Exercise directions: Pick up the article below on the FAA and planes landing on taxiways after its final sentence, and carry it on.

Source document:
FAA Takes Advice It Had Rejected So Jets Don't Miss Runways

(Bloomberg) -- The U.S. Federal Aviation Administration is implementing recommendations it rejected six years ago that could have prevented pilots from nearly landing last month on a taxiway crowded with jetliners awaiting takeoff in San Francisco.

The National Transportation Safety Board in 2011 recommended a software upgrade to ground radar systems that would warn when a plane is landing in the wrong place. But the FAA dismissed the recommendation, declining to even study whether it was feasible, according to government records.

In an announcement issued since the San Francisco near-collision, the FAA says it has begun over the past year doing what the safety board recommended and testing could begin in a few months.

"We believe recent technological advances may now enable us to modify our ground surveillance systems to detect aircraft that are lined up to land on taxiways," the agency said Friday in an emailed statement.

Air Canada Flight 759 was approaching the San Francisco International Airport just before midnight on July 7. Instead of heading for the runway, pilots lined up about 500 feet to the right, aiming for a parallel stretch of pavement where four planes were preparing for takeoff, according to the NTSB. The tails of the first two planes on the ground were about 56 feet high, just three feet below the landing plane’s lowest altitude, according to the safety board.

"Where’s this guy going?" a pilot in a United Airlines plane that was at the head of the line said in a radio call to the airport tower. The air-traffic controller didn’t warn the Air Canada pilots until after the cockpit crew had already aborted the landing.

FAA Takes Advice It Had Rejected So Jets Don't Miss Runways

The potential risks of such a collision have been highlighted by several similar instances in the past, including when actor Harrison Ford landed a small plane on a taxiway in February at John Wayne Airport in California.

The NTSB examined the issue in 2009 after a Delta Air Lines Inc. plane touched down on a taxiway in Atlanta. No one was hurt because there were no other aircraft on the taxiway at the time. The safety board concluded the crew’s abilities were degraded by fatigue after an all-night flight.

As part of that investigation, the NTSB found that an existing radar system at major airports could be adapted to warn controllers if a landing plane was headed to a taxiway instead of a runway. This was critical, according to NTSB, because controllers stationed in airport towers often can’t tell whether an arriving plane is properly lined up for a runway.

Warning Opportunity

Investigators contacted what is now Saab Sensis Corp., a division of Sweden-based Saab AB, to see if its system that tracks planes on the ground would help. Officials at Sensis concluded the technology, known as ASDE-X, could be programmed to detect a potential errant landing as far as 0.75 miles from the airport at Atlanta, according to a March 2, 2011, recommendation letter by NTSB.

Dataset:

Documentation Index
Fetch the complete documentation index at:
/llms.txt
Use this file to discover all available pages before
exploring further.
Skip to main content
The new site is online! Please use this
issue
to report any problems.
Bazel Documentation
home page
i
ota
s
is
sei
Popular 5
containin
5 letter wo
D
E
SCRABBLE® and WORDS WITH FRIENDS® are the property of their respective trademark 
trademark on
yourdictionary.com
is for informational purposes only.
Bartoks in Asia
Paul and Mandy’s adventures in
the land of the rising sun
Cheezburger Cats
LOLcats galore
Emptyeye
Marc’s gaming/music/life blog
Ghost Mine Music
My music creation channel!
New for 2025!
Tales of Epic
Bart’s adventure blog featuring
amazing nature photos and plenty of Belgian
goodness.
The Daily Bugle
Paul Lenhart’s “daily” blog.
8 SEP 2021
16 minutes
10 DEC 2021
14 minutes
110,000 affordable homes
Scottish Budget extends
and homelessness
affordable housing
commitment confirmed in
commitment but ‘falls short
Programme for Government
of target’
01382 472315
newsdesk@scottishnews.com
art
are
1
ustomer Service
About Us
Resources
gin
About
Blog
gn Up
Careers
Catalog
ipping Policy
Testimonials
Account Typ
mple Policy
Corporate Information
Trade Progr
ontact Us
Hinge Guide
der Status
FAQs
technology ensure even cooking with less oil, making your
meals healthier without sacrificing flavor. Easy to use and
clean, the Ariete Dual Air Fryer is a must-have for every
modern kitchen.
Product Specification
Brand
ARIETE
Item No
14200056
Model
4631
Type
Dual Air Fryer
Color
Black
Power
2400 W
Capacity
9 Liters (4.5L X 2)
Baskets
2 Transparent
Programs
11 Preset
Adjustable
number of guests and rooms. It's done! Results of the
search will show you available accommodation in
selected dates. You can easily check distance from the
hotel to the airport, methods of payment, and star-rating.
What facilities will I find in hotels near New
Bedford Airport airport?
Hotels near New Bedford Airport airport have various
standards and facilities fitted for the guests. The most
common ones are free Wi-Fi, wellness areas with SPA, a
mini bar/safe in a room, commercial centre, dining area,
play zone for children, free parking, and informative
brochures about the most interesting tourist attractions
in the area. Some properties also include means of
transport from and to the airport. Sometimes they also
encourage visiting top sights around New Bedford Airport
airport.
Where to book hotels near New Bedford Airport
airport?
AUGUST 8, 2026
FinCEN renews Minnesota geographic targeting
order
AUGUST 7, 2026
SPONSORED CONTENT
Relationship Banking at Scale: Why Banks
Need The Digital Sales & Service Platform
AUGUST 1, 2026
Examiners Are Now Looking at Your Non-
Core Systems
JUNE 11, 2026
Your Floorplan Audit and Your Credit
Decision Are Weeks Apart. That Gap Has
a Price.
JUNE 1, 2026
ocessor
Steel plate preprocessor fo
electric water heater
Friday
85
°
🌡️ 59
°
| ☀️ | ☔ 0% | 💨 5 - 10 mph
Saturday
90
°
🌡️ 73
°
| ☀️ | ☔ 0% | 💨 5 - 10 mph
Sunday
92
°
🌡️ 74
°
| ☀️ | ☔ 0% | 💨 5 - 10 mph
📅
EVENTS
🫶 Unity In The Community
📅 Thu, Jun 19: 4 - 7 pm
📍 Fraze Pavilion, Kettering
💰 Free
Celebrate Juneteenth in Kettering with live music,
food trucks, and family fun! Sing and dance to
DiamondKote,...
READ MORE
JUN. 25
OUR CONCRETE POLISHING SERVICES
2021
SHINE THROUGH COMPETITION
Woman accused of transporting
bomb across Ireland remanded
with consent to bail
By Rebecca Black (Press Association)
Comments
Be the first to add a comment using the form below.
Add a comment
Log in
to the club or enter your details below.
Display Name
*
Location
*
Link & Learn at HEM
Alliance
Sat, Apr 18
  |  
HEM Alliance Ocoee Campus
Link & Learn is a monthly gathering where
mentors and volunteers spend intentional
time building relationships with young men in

Task response:
"Such a warning would afford air traffic controllers the opportunity to assess the situation and provide instructions to a flight crew that would prevent a taxiway landing or potential collision with aircraft or vehicles that may be on the taxiway," NTSB wrote.

The safety board, which investigates accidents but has no regulatory authority, called on FAA to conduct a broader feasibility study and to upgrade the warning system where possible.

Randolph Babbitt, the FAA’s administrator at the time, responded later that year that the ASDE-X system wasn’t up to the task, according to NTSB records of correspondence in the case. ASDE-X’s primary job is to warn controllers when there’s a risk of a plane colliding with another aircraft or vehicle on a runway. Adding a taxiway warning would degrade the system’s primary mission of preventing runway collisions, Babbitt wrote.

"Simply concluding that the performance tradeoffs would outweigh the safety benefits of providing the recommended capabilities without performing the review ... does not constitute an acceptable response to these recommendations," the NTSB wrote in response.

As part of its formal system of tracking recommendations, the NTSB classified it as "closed -- unacceptable action."

A more recent taxiway landing, this one involving an Alaska Air plane in Seattle in 2015, helped prompt the agency to refocus on trying to develop a technological solution, according to the FAA. No other planes were on the taxiway and there were no injuries.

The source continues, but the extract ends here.